Just like Wellington, the NRL will want to put in years of junior development before they would even consider this sort of move and even then it would probably require the relocation or extinction of an exsisting Sydney team.

Here’s who will not be with us:

The Cronulla Sharks
The sharkies are approximately ten million dollars in debt and the only reason St George bank are still supporting them is because they are land asset rich.

The insular peninsular, as Roy Masters called them, Cronulla are sandwiched between St George and Illawarra.
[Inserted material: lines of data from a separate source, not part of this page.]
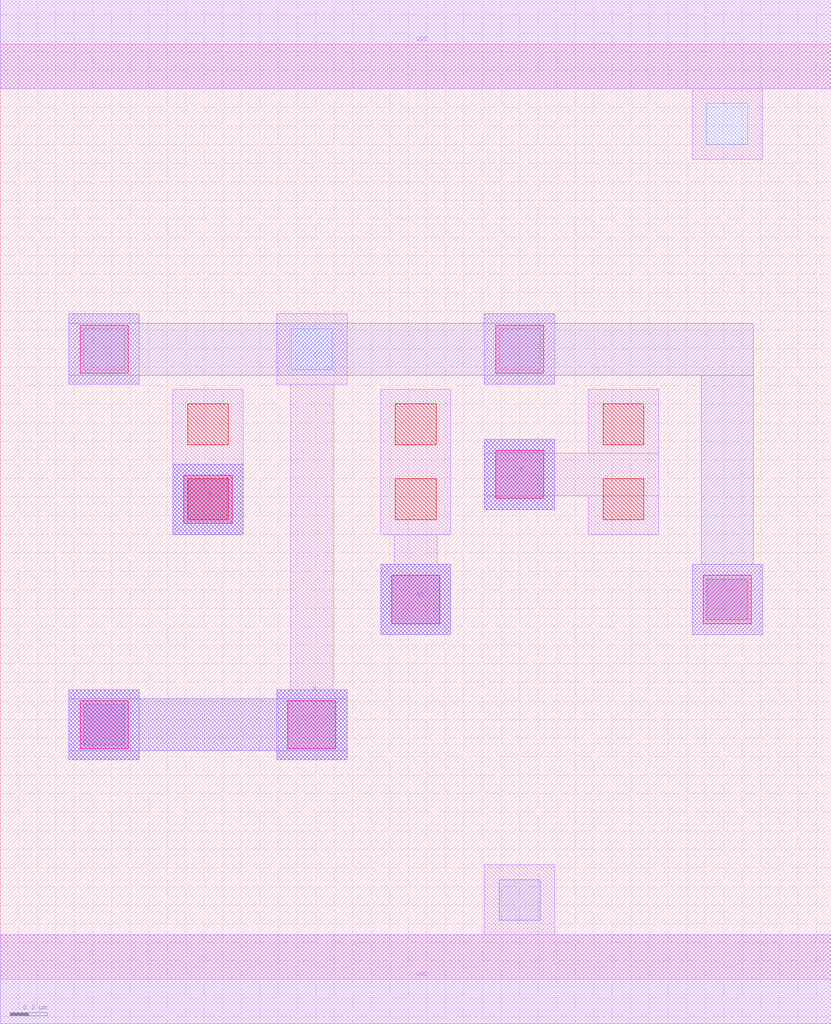
<source format=lef>
MACRO AOI21
 CLASS CORE ;
 FOREIGN AOI21 0 0 ;
 SIZE 4.48 BY 5.04 ;
 ORIGIN 0 0 ;
 SYMMETRY X Y R90 ;
 SITE unit ;
  PIN VDD
   DIRECTION INOUT ;
   USE POWER ;
   SHAPE ABUTMENT ;
    PORT
     CLASS CORE ;
       LAYER met1 ;
        RECT 0.00000000 4.80000000 4.48000000 5.28000000 ;
    END
  END VDD

  PIN GND
   DIRECTION INOUT ;
   USE POWER ;
   SHAPE ABUTMENT ;
    PORT
     CLASS CORE ;
       LAYER met1 ;
        RECT 0.00000000 -0.24000000 4.48000000 0.24000000 ;
    END
  END GND

  PIN Y
   DIRECTION INOUT ;
   USE SIGNAL ;
   SHAPE ABUTMENT ;
    PORT
     CLASS CORE ;
       LAYER met2 ;
        RECT 0.37000000 1.18200000 0.75000000 1.23200000 ;
        RECT 1.49000000 1.18200000 1.87000000 1.23200000 ;
        RECT 0.37000000 1.23200000 1.87000000 1.51200000 ;
        RECT 0.37000000 1.51200000 0.75000000 1.56200000 ;
        RECT 1.49000000 1.51200000 1.87000000 1.56200000 ;
    END
  END Y

  PIN A
   DIRECTION INOUT ;
   USE SIGNAL ;
   SHAPE ABUTMENT ;
    PORT
     CLASS CORE ;
       LAYER met2 ;
        RECT 0.93000000 2.39700000 1.31000000 2.77700000 ;
    END
  END A

  PIN B
   DIRECTION INOUT ;
   USE SIGNAL ;
   SHAPE ABUTMENT ;
    PORT
     CLASS CORE ;
       LAYER met2 ;
        RECT 2.61000000 2.53200000 2.99000000 2.91200000 ;
    END
  END B

  PIN A1
   DIRECTION INOUT ;
   USE SIGNAL ;
   SHAPE ABUTMENT ;
    PORT
     CLASS CORE ;
       LAYER met2 ;
        RECT 2.05000000 1.85700000 2.43000000 2.23700000 ;
    END
  END A1

 OBS
    LAYER polycont ;
     RECT 1.01000000 2.47700000 1.23000000 2.69700000 ;
     RECT 2.13000000 2.47700000 2.35000000 2.69700000 ;
     RECT 3.25000000 2.47700000 3.47000000 2.69700000 ;
     RECT 1.01000000 2.88200000 1.23000000 3.10200000 ;
     RECT 2.13000000 2.88200000 2.35000000 3.10200000 ;
     RECT 3.25000000 2.88200000 3.47000000 3.10200000 ;

    LAYER pdiffc ;
     RECT 0.45000000 3.28700000 0.67000000 3.50700000 ;
     RECT 1.57000000 3.28700000 1.79000000 3.50700000 ;
     RECT 2.69000000 3.28700000 2.91000000 3.50700000 ;
     RECT 3.81000000 4.50200000 4.03000000 4.72200000 ;

    LAYER ndiffc ;
     RECT 2.69000000 0.31700000 2.91000000 0.53700000 ;
     RECT 0.45000000 1.26200000 0.67000000 1.48200000 ;
     RECT 3.81000000 1.93700000 4.03000000 2.15700000 ;

    LAYER met1 ;
     RECT 0.00000000 -0.24000000 4.48000000 0.24000000 ;
     RECT 2.61000000 0.24000000 2.99000000 0.61700000 ;
     RECT 0.37000000 1.18200000 0.75000000 1.56200000 ;
     RECT 3.73000000 1.85700000 4.11000000 2.23700000 ;
     RECT 0.93000000 2.39700000 1.31000000 3.18200000 ;
     RECT 2.05000000 1.85700000 2.43000000 2.23700000 ;
     RECT 2.12500000 2.23700000 2.35500000 2.39700000 ;
     RECT 2.05000000 2.39700000 2.43000000 3.18200000 ;
     RECT 2.61000000 2.53200000 2.99000000 2.60700000 ;
     RECT 3.17000000 2.39700000 3.55000000 2.60700000 ;
     RECT 2.61000000 2.60700000 3.55000000 2.83700000 ;
     RECT 2.61000000 2.83700000 2.99000000 2.91200000 ;
     RECT 3.17000000 2.83700000 3.55000000 3.18200000 ;
     RECT 0.37000000 3.20700000 0.75000000 3.58700000 ;
     RECT 1.49000000 1.18200000 1.87000000 1.56200000 ;
     RECT 1.56500000 1.56200000 1.79500000 3.20700000 ;
     RECT 1.49000000 3.20700000 1.87000000 3.58700000 ;
     RECT 2.61000000 3.20700000 2.99000000 3.58700000 ;
     RECT 3.73000000 4.42200000 4.11000000 4.80000000 ;
     RECT 0.00000000 4.80000000 4.48000000 5.28000000 ;

    LAYER via1 ;
     RECT 0.43000000 1.24200000 0.69000000 1.50200000 ;
     RECT 1.55000000 1.24200000 1.81000000 1.50200000 ;
     RECT 2.11000000 1.91700000 2.37000000 2.17700000 ;
     RECT 3.79000000 1.91700000 4.05000000 2.17700000 ;
     RECT 0.99000000 2.45700000 1.25000000 2.71700000 ;
     RECT 2.67000000 2.59200000 2.93000000 2.85200000 ;
     RECT 0.43000000 3.26700000 0.69000000 3.52700000 ;
     RECT 2.67000000 3.26700000 2.93000000 3.52700000 ;

    LAYER met2 ;
     RECT 0.37000000 1.18200000 0.75000000 1.23200000 ;
     RECT 1.49000000 1.18200000 1.87000000 1.23200000 ;
     RECT 0.37000000 1.23200000 1.87000000 1.51200000 ;
     RECT 0.37000000 1.51200000 0.75000000 1.56200000 ;
     RECT 1.49000000 1.51200000 1.87000000 1.56200000 ;
     RECT 2.05000000 1.85700000 2.43000000 2.23700000 ;
     RECT 0.93000000 2.39700000 1.31000000 2.77700000 ;
     RECT 2.61000000 2.53200000 2.99000000 2.91200000 ;
     RECT 3.73000000 1.85700000 4.11000000 2.23700000 ;
     RECT 0.37000000 3.20700000 0.75000000 3.25700000 ;
     RECT 2.61000000 3.20700000 2.99000000 3.25700000 ;
     RECT 3.78000000 2.23700000 4.06000000 3.25700000 ;
     RECT 0.37000000 3.25700000 4.06000000 3.53700000 ;
     RECT 0.37000000 3.53700000 0.75000000 3.58700000 ;
     RECT 2.61000000 3.53700000 2.99000000 3.58700000 ;

 END
END AOI21

</source>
If you believe the rumours, the NRL was none too happy when the Sharks knocked back the NRL offer to move them to the Central Coast.

Ominously, the Sharks’ requests to play home games at the Central Coast were knocked back by the NRL and David Gallop has refused to publicly back Cronulla’s future in the NRL.

So here’s my prediction for the 18 team line up for the 2020 NRL season: 10 NSW teams (8 in Sydney), 6 Qld teams, 1 ACT, 1 NZ.

Brisbane Broncos
Bulldogs
Canberra Raiders
Central Coast Centurions
Central Qld Comets
North Qld Cowboys
Gold Coast Titans
Ipswich Logan Wolves
Melbourne Storm
Newcastle Knights
Parramatta Eels
Penrith Panthers
South Sydney Rabbitohs
St George Illawarra Dragons
Sunshine Coast Sea Eagles
Sydney Roosters
New Zealand Warriors
West Tigers

This expansion prediction is using the assumption that the NRL continues its growth with TV ratings, crowd numbers, and memberships, which should allow for the depth to sustain 18 teams.

Also that we have an independent commission running the game who can make the tough decisions and that News Ltd no longer have NRL co-ownership, allowing for fairer future TV rights deals.

Also that the NRL brings back the reserve grade competition.

I’d be interested in anyone’s opinion on this and where I may have gone wrong. With the NRL growing the way it is, the next ten years or so will be very interesting as we see how the game evolves and shapes itself for a very bright future.